— WHAT TO WORK ON —
Work out how many lines below contain "front". Provide only the figure.

::: PROVIDED ENTRIES :::

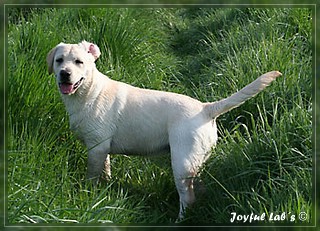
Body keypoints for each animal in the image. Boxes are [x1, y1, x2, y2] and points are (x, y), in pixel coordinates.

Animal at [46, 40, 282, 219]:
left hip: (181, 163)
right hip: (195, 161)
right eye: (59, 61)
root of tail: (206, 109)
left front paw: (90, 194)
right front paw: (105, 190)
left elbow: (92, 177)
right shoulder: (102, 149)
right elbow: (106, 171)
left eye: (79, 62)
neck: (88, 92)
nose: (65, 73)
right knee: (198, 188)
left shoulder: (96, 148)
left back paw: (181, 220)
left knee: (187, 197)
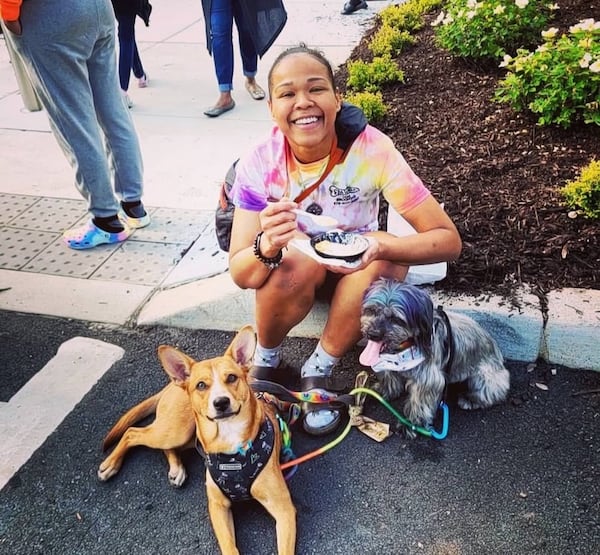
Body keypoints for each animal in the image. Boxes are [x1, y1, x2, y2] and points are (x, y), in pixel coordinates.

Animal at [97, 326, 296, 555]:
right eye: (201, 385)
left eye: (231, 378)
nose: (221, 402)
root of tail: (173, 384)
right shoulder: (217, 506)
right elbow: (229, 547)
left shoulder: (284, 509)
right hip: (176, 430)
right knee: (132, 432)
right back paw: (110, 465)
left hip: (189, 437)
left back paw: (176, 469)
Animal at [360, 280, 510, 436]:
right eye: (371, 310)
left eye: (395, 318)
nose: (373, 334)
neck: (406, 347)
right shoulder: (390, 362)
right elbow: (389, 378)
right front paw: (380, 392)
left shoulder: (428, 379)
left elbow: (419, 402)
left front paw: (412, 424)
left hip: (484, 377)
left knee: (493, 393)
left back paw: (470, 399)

:::
::: PROVIDED ENTRIES :::

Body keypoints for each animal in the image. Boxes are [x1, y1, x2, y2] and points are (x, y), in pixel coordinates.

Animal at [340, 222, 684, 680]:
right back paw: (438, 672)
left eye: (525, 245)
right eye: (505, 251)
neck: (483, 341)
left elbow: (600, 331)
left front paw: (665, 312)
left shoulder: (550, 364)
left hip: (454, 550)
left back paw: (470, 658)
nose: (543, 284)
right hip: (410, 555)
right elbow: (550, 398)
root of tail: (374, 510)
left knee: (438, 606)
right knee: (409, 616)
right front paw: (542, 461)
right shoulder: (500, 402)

:::
::: PROVIDED ENTRIES :::

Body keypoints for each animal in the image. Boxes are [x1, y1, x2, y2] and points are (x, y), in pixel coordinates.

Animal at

:::

— RESULT —
6